## START Data entries

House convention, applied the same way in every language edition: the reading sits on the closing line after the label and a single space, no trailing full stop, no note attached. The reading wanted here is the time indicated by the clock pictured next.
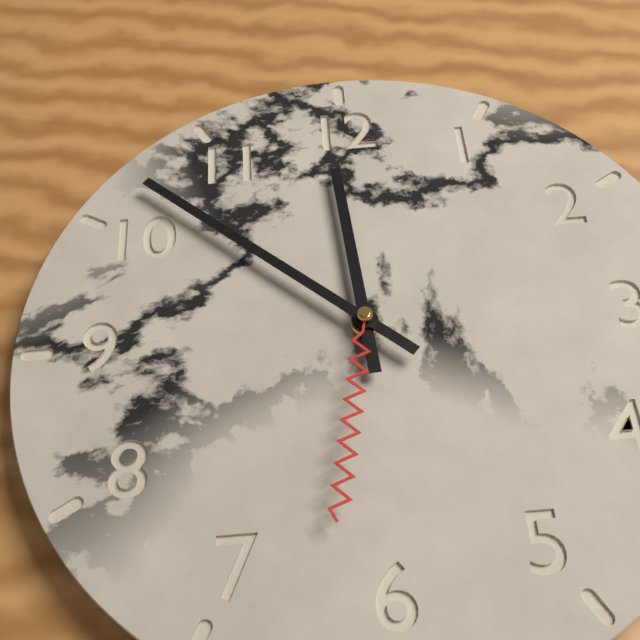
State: 11:52:32
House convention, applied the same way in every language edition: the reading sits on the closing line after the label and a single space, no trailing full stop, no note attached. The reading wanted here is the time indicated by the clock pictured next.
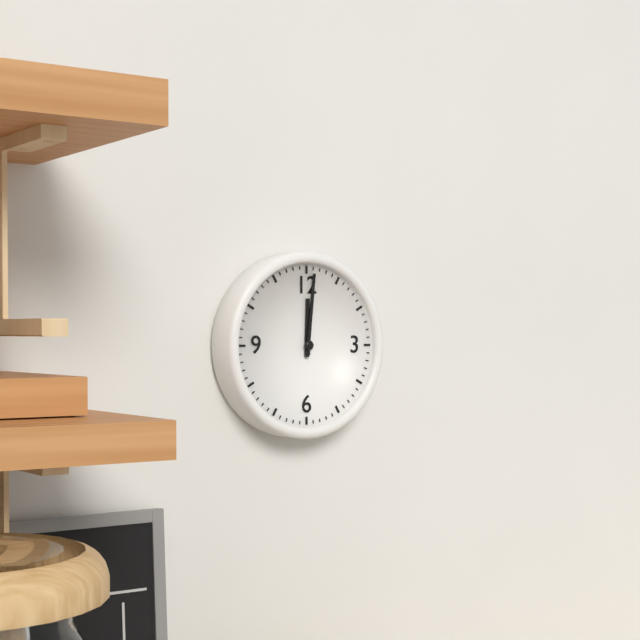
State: 12:01
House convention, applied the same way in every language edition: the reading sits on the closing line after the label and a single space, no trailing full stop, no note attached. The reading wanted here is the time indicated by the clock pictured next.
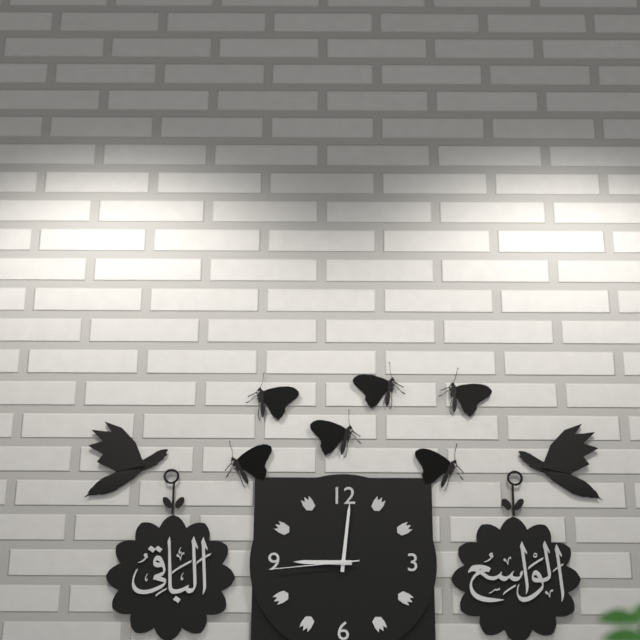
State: 9:01:44
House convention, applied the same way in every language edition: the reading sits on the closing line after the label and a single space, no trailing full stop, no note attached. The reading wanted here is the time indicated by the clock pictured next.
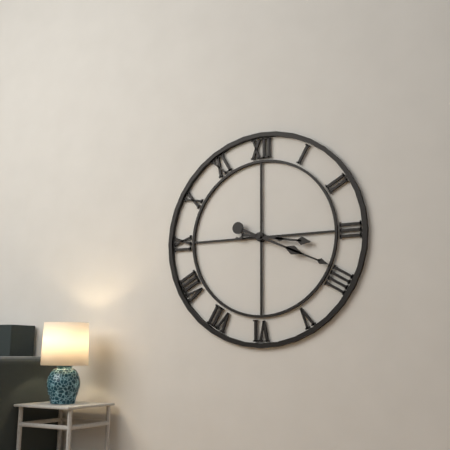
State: 3:19
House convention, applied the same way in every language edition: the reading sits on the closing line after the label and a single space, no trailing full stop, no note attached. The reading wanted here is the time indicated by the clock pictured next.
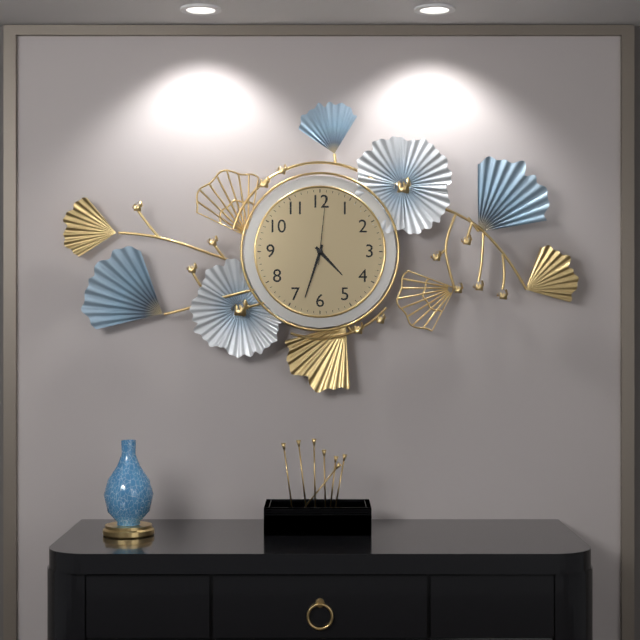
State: 4:33:01
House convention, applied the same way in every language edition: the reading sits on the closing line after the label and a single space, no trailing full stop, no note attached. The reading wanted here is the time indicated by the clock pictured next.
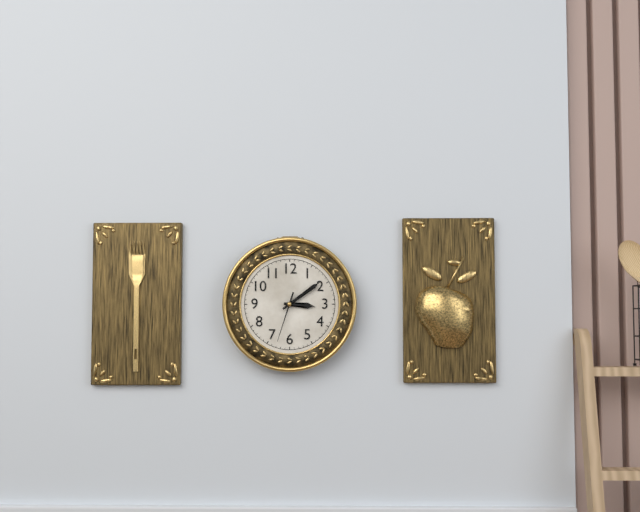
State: 3:09:33
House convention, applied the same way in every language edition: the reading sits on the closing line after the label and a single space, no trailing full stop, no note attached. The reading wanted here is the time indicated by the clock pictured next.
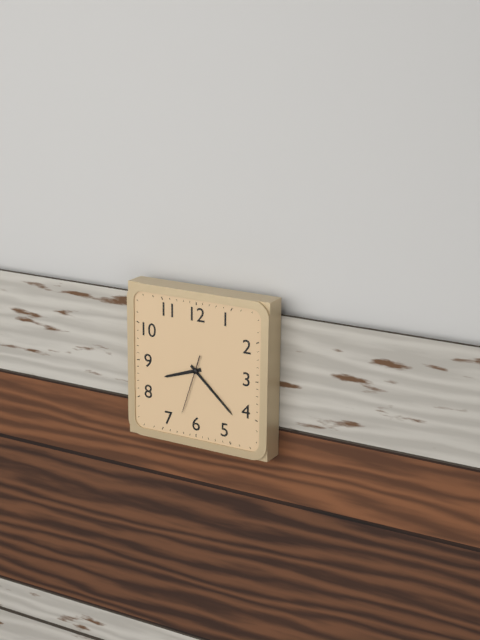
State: 8:22:33
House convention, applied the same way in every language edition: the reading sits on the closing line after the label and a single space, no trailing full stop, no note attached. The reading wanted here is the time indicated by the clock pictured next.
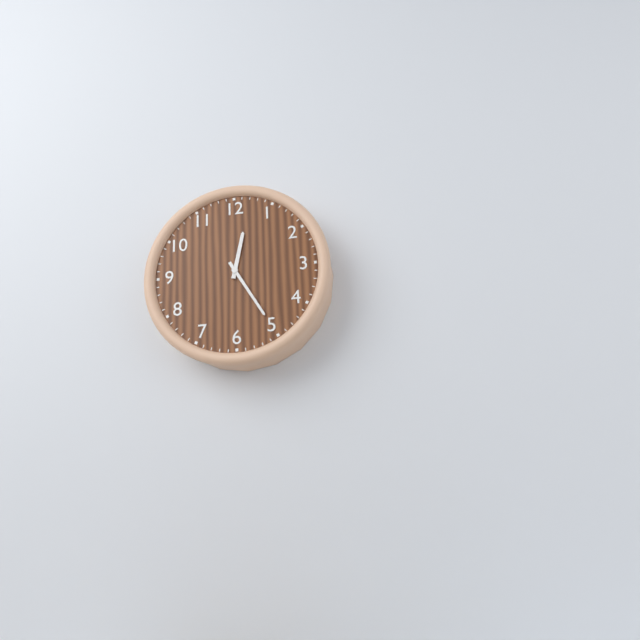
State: 12:25
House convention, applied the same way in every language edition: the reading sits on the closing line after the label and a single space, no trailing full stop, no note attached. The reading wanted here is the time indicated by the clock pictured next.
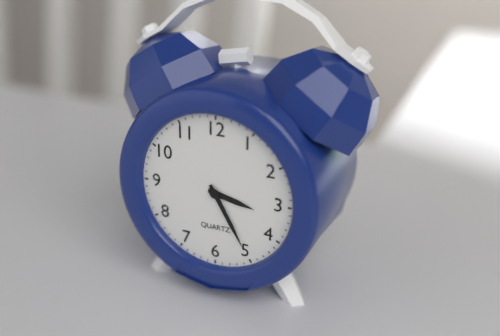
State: 3:25
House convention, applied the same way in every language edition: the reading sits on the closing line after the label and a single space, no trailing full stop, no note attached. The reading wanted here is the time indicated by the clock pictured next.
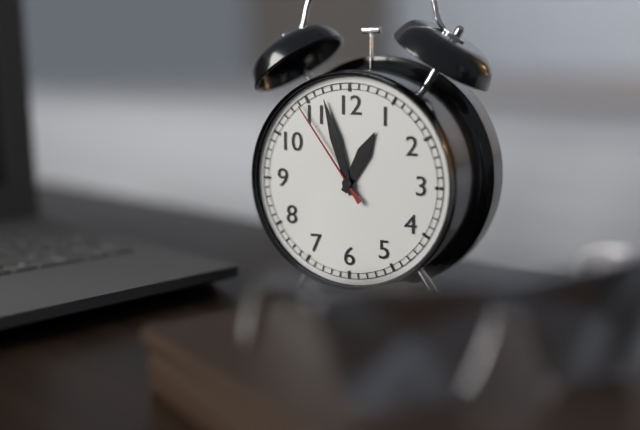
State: 12:57:54
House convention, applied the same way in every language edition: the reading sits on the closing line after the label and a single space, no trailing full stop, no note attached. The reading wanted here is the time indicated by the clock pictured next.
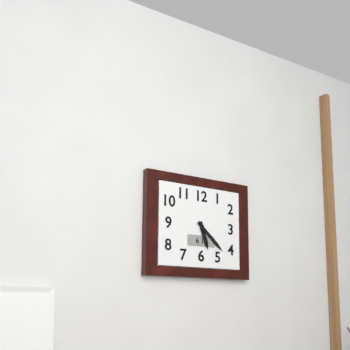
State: 5:22
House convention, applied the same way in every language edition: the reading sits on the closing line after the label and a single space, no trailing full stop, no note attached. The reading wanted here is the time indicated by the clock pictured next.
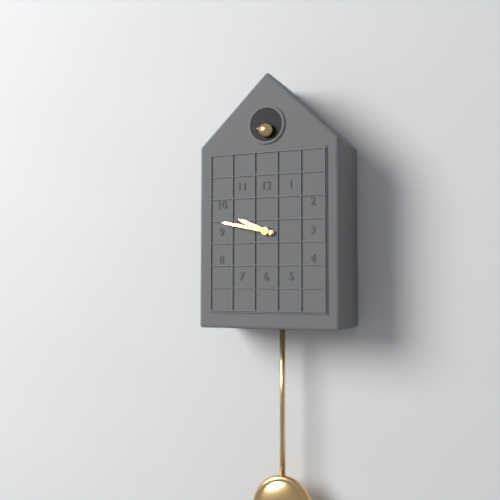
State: 9:47
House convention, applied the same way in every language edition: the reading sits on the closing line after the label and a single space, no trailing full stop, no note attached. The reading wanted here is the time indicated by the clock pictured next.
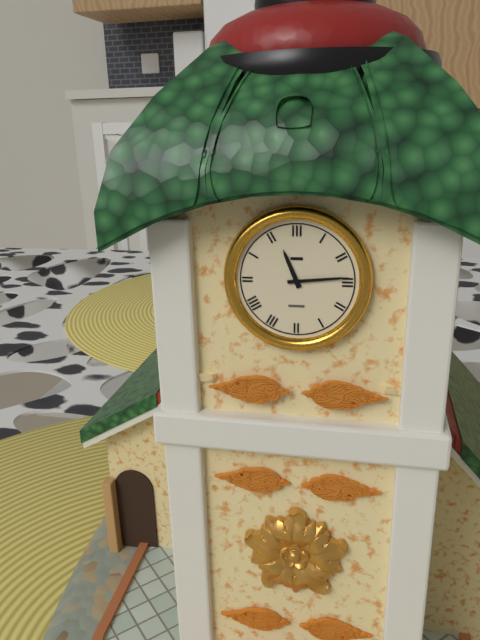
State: 11:14
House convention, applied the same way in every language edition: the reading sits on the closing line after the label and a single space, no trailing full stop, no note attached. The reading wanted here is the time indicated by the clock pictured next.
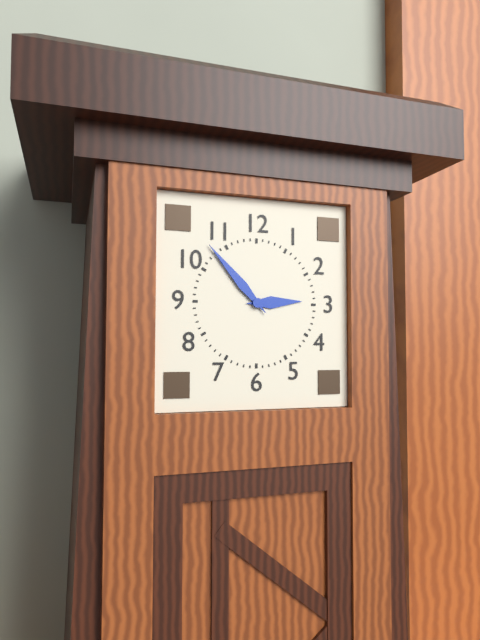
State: 2:53
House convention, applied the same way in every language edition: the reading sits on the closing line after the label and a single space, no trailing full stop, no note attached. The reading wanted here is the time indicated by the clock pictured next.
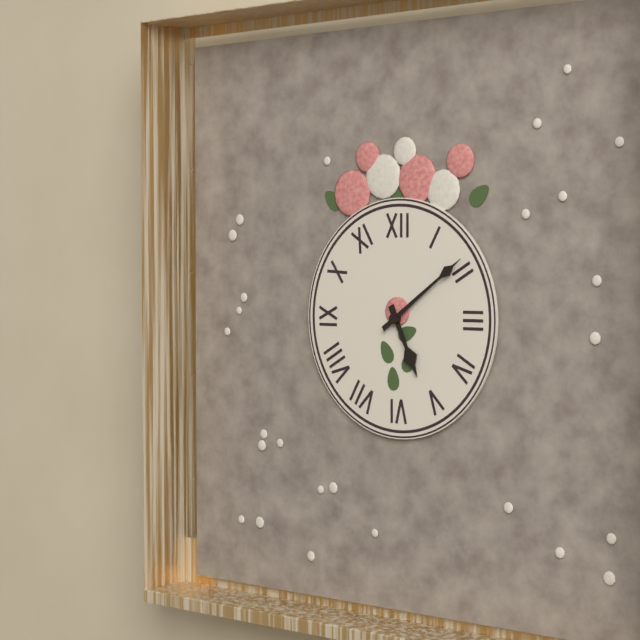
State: 5:09
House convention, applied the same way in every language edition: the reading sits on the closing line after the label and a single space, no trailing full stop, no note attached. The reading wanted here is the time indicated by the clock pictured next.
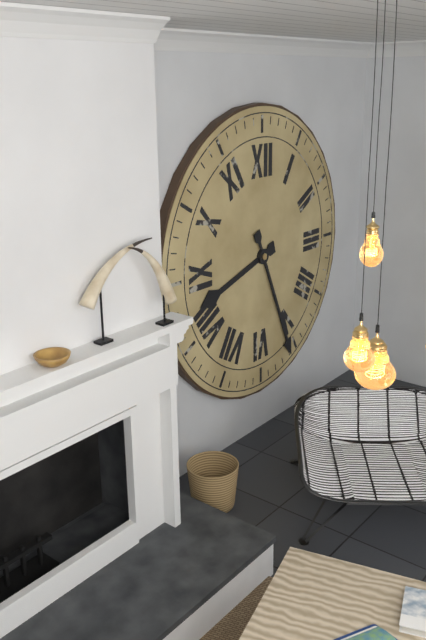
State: 8:26
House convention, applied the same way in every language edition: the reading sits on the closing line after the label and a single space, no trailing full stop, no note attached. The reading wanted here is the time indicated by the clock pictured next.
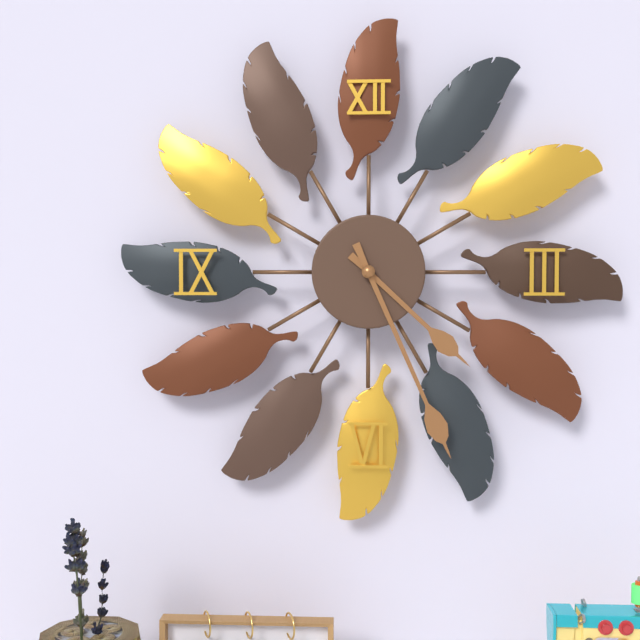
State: 4:26
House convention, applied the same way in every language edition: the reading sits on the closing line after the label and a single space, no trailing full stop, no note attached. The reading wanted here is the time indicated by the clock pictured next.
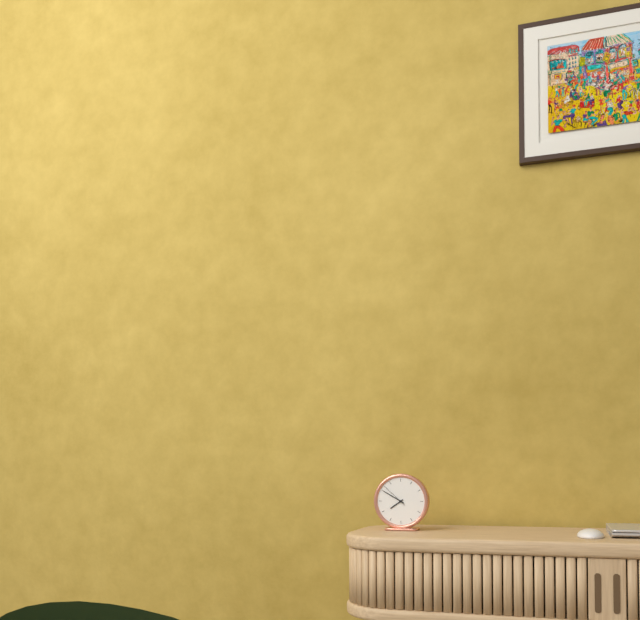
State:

## END Data entries

- Written task -
Rewrite the rows above, from their first line through the line containing "State: 3:09:33", as a JSON list of strings with one string per line. Skip blank lines and leave the pictures out.

- Response to this task -
[
  "House convention, applied the same way in every language edition: the reading sits on the closing line after the label and a single space, no trailing full stop, no note attached. The reading wanted here is the time indicated by the clock pictured next.",
  "State: 11:52:32",
  "House convention, applied the same way in every language edition: the reading sits on the closing line after the label and a single space, no trailing full stop, no note attached. The reading wanted here is the time indicated by the clock pictured next.",
  "State: 12:01",
  "House convention, applied the same way in every language edition: the reading sits on the closing line after the label and a single space, no trailing full stop, no note attached. The reading wanted here is the time indicated by the clock pictured next.",
  "State: 9:01:44",
  "House convention, applied the same way in every language edition: the reading sits on the closing line after the label and a single space, no trailing full stop, no note attached. The reading wanted here is the time indicated by the clock pictured next.",
  "State: 3:19",
  "House convention, applied the same way in every language edition: the reading sits on the closing line after the label and a single space, no trailing full stop, no note attached. The reading wanted here is the time indicated by the clock pictured next.",
  "State: 4:33:01",
  "House convention, applied the same way in every language edition: the reading sits on the closing line after the label and a single space, no trailing full stop, no note attached. The reading wanted here is the time indicated by the clock pictured next.",
  "State: 3:09:33"
]